This book serves as an introduction into the world of security and provides insight into why and how current security management practices fail, resulting in overall dissatisfaction by practitioners and lack of success in the corporate environment. The author examines the reasons and suggests how to fix them. The resulting improvement is highly beneficial to any corporation that chooses to pursue this approach or strategy and from a bottom-line and business operations perspective, not just in technical operations. This book transforms the understanding of the role of the CISO, the selection process for a CISO, and the financial impact that security plays in any organization.
Table of Contents
1. The Dismal Discipline
2. The Business of Being CISO
3. Let It Rain
4. Don’t Call Me Sue
5. Comply Oh My
7. The CISO, Reimagined
Barak has over 25 years of experience in technology, operations, and business management, including over 15 years of information security management experience.

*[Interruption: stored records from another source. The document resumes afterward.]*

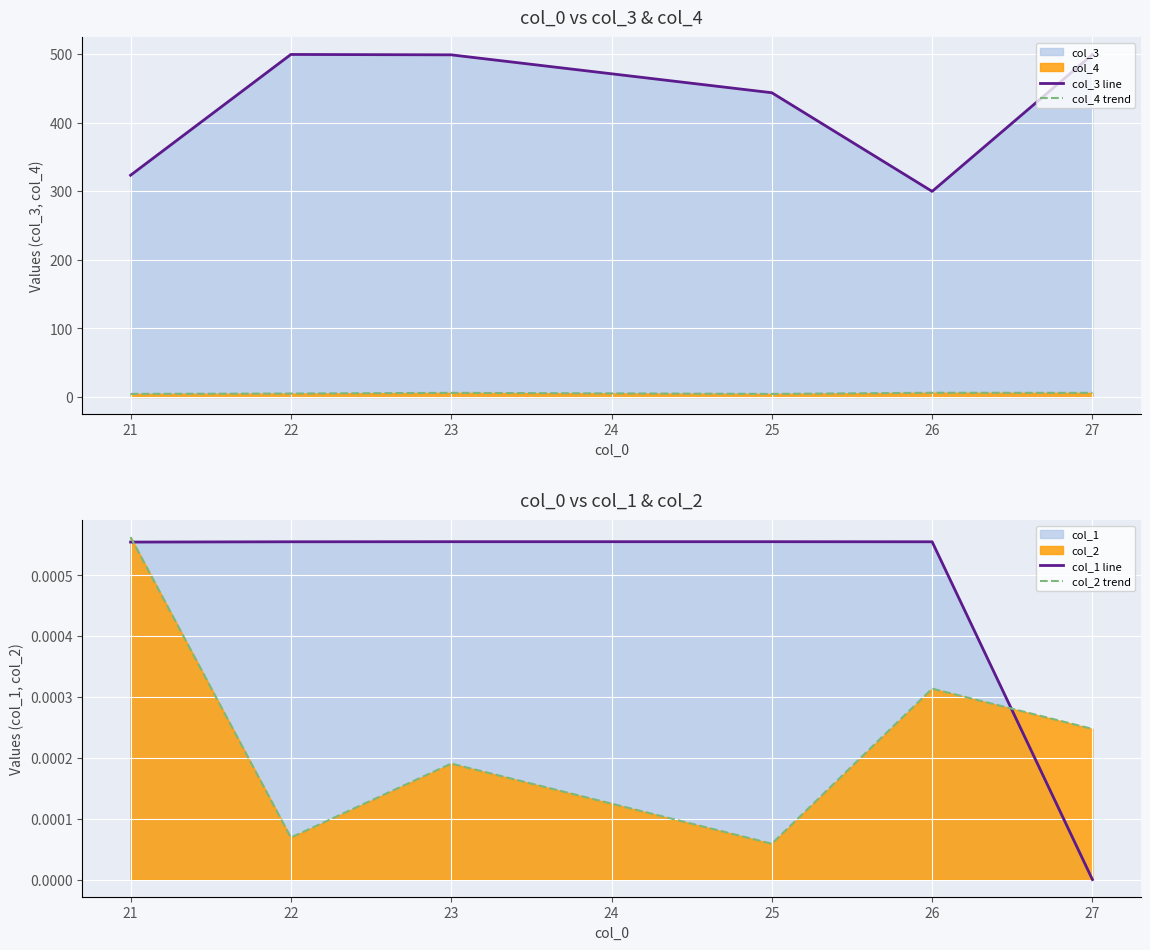

Does the chart display data point markers on the line(s)?

No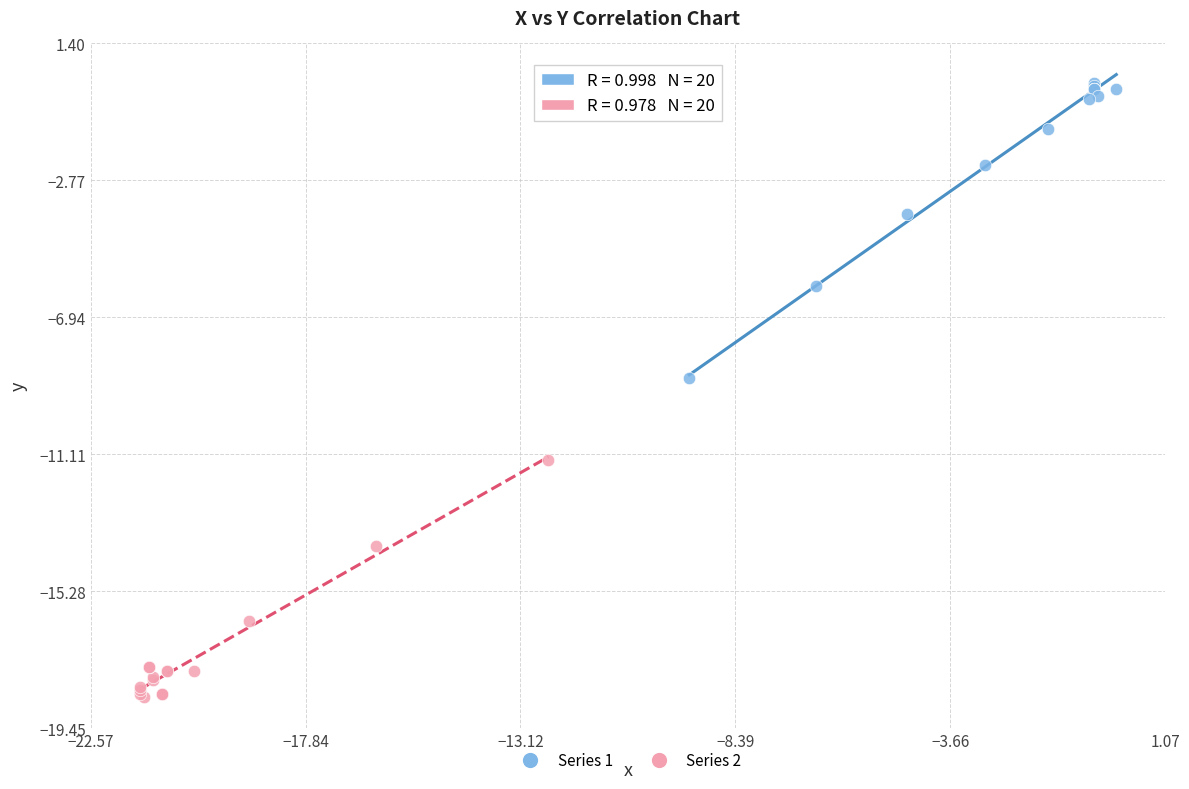

Which series reaches the minimum Y coordinate?

Series 2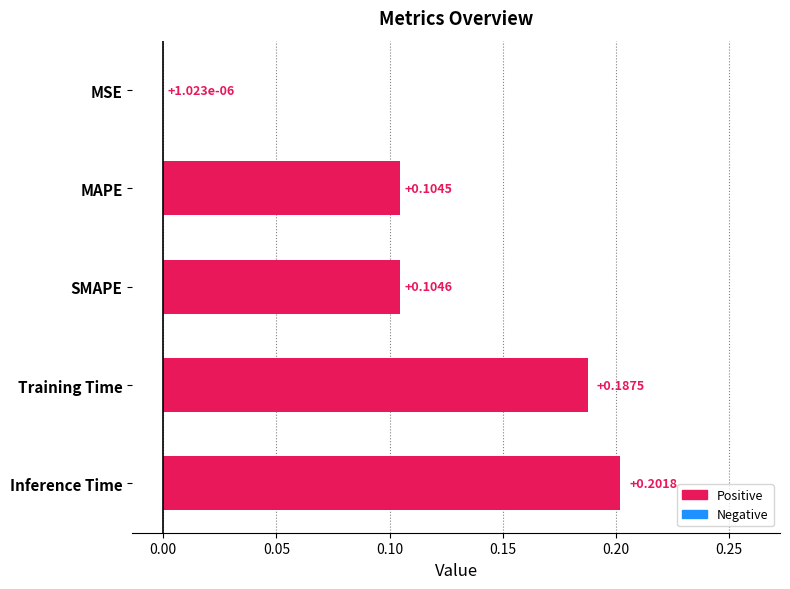

What is the sum of all values?

0.6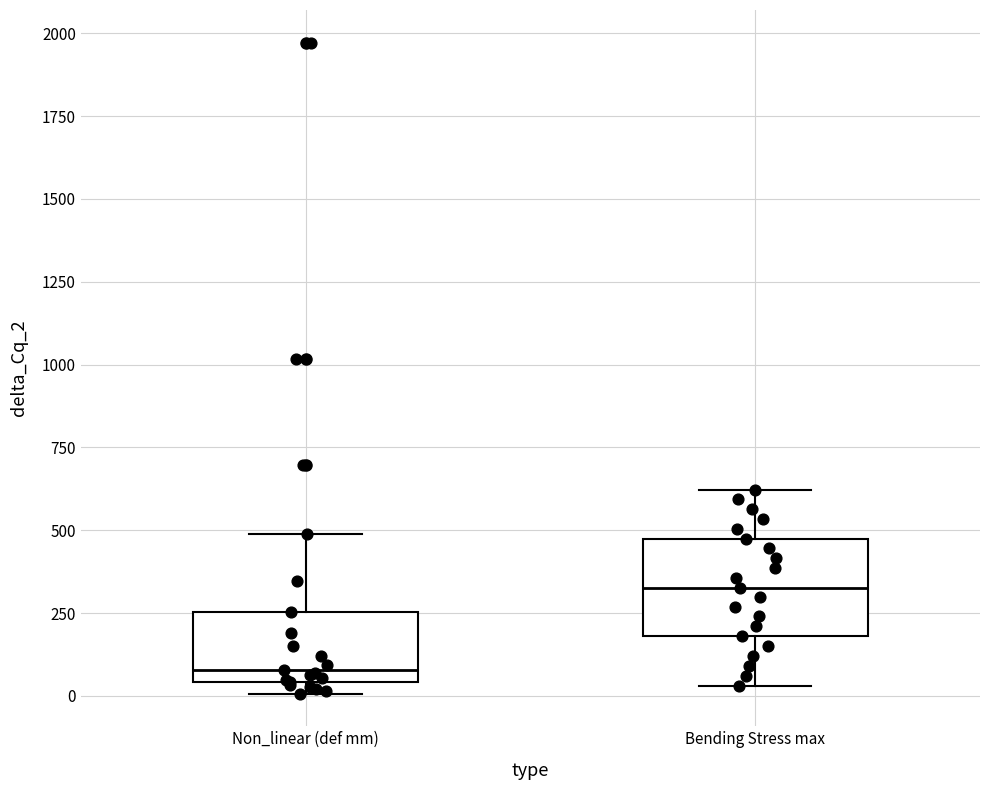

Which box has the lowest median line?

Non_linear (def mm)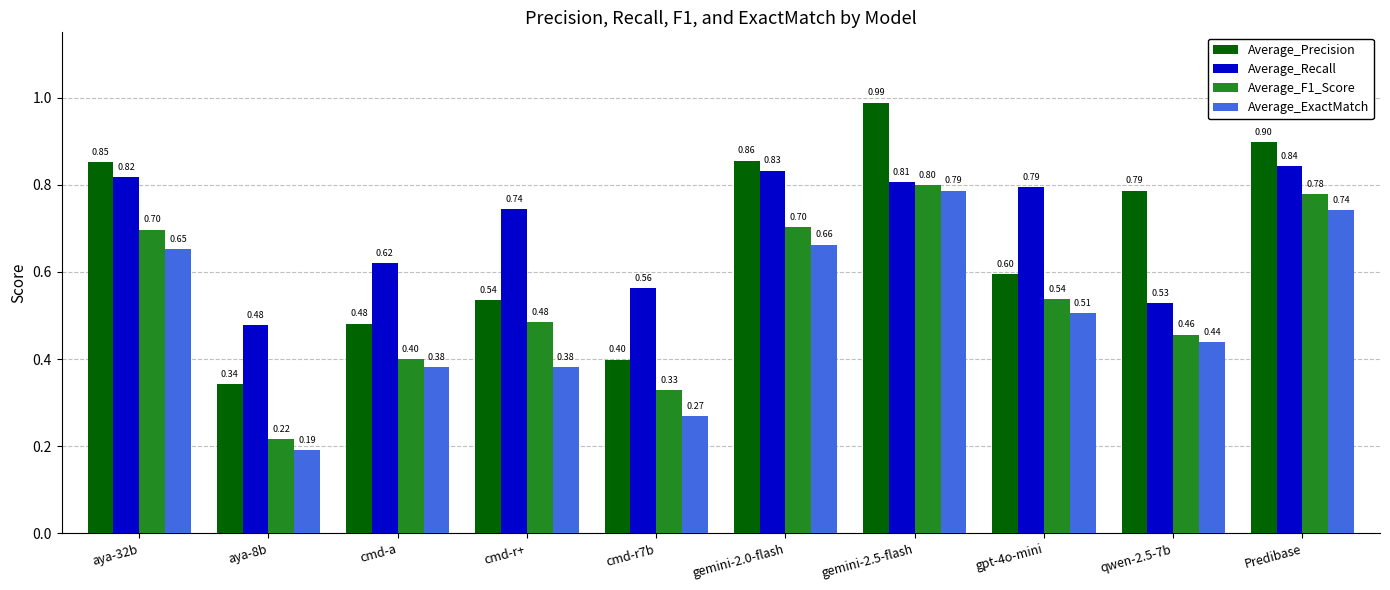

The Average_Recall series shows 1.0 at cmd-r+. True or false?

False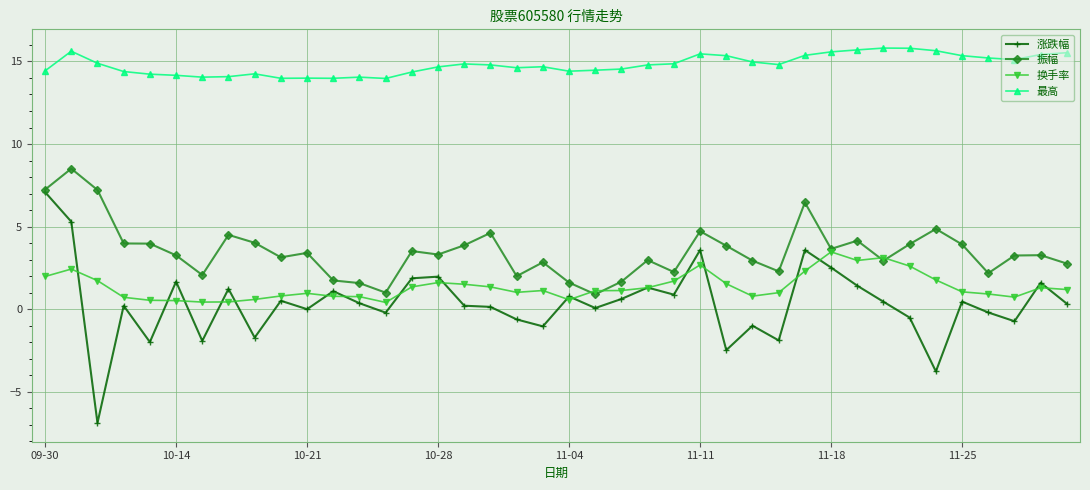

Which series has the widest spread of values?

涨跌幅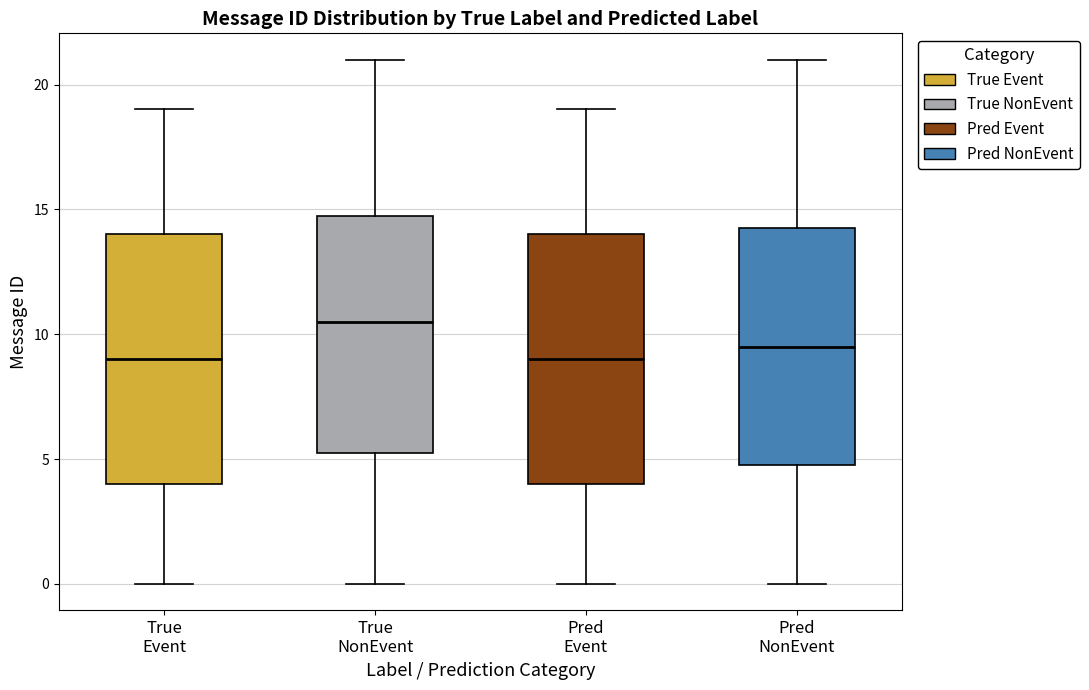

Where does the median line of the box for True Event sit on the y-axis? The values are not printed on the chart, so give them approximately, as read against the axis.

9.0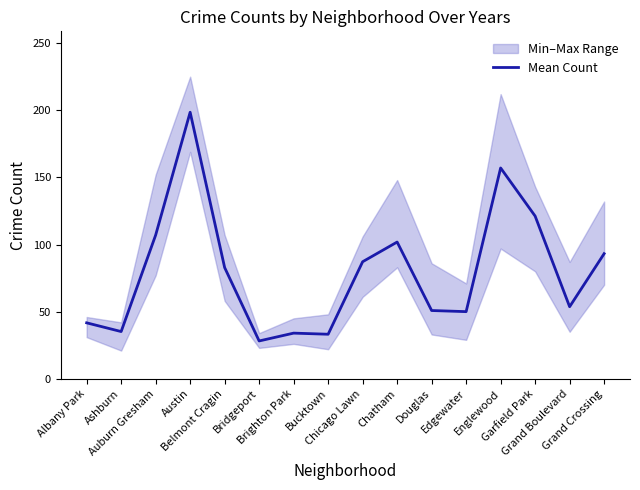

What is the average value?

79.7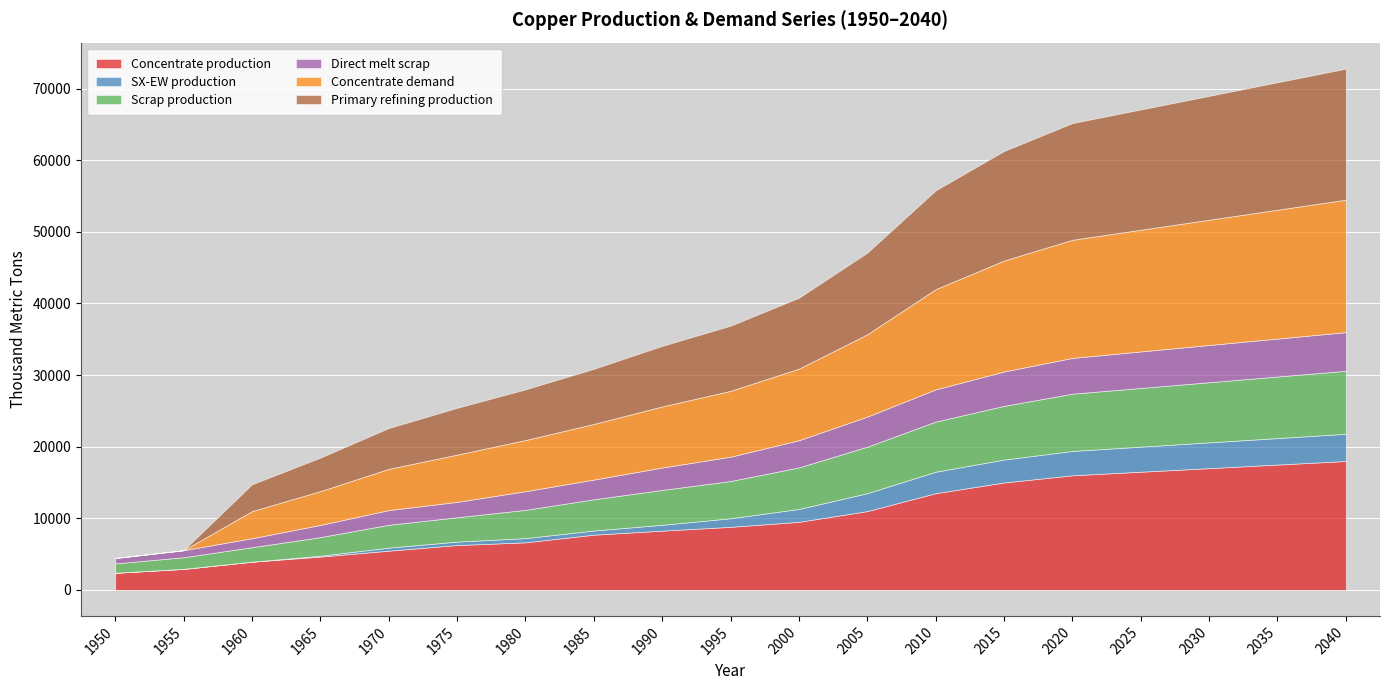

True or false: Direct melt scrap has more than 1 points higher than both neighbors.

False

Barak came up with the concept of "virtual CISO" - an outsourced, fully managed security suite for companies that wish to implement a security program and mature it over time, at an early stage of developing his consulting practice, and it has become the cornerstone of its service offerings. In this capacity, he has successfully created, developed, grown and run several security organizations as CISO in multiple companies across different industries, and developed his reputation as a nationally recognized security compliance subject matter expert, visionary, and leader. He has spoken frequently in conferences, private industry events, and other venues, authored, both under his own name and as a ghost writer, multiple trade articles, was quoted by media sources, had appearances on local and national TV, wrote the compliance section of a highly respected book on technology operations management, and participated in a number of respected forums, such as a US representative in a state dept hosted conference on global cybercrime. Has was also part of the Israeli team that assisted US authorities in apprehending the late 90s notorious hacker, the Analyzer.
I highly recommend, Barak Engel’s new book, "Why CISO’s Fail?", if you are a CISO candidate, considering applying for a CISO position, or in the process of hiring a CISO (HR, CEO, COO, President, etc.) this book is a must read.
The book provides a reality view that many old Data Automators, as well as business gurus and members of the C-Suite (CEO, CFO, CIO, COO, etc.) can understand and embrace.
Mr. Engel provides some tongue-in-cheek comments as well as questions that might be used for the interview of a candidate and questions that a CISO should use when dealing with vendors, including cloud providers and interface organizations (consultants, etc.).He uses his past experiences to provide the background and supporting evidence that led him to his viewpoint and suggestions.
Mr. Engel’s book focuses on the fact that the CISO failure starts during the hiring process and currently continues throughout the new hires approach to the current and legacy technologies. It appears the job description invariably starts our looking for the Technologist who has a background in data security and continues in that direction.
As with any ‘C-level’ position, Barak provides the insight into the fact that the CISO needs to be a business oriented person with a deep understanding of the technology and its effects on the business. He reminds the reader that the Information Technologies support the business process. The IT guru deals with data; it provides the resources to entering, manipulate, store and presentation the data. When presented to the business person, the data becomes information.
Barak reminds many of us that the IT environment is a tool. As most IT security folks may tell you, the data security guru has to find all the weaknesses in the application, server and network, while the hacker only needs to find one.
Barak also reminds us that the CISO needs to provide the security program for the enterprise while using the technologies as tools to assist with that security program, whereas, a technology guru as a CISO may prove the Abraham Maslow’s statement, "He that is good with a hammer tend to think everything is a nail." The threats and weaknesses reside inside as well as outside the organization.
Elsewhere, Barak reminds the C-Suite and the IT guru that the business information is classified by business personnel and needs to be protected by those same folks. As I mentioned in the beginning, I thoroughly recommend this book for the CISO, job candidate and all others in the organization who will work with the CISO.
-- Steve Katzman, CIA, CISA, CRISC, CRMA, CISSP (Retired) and author of "Operational Assessment of IT."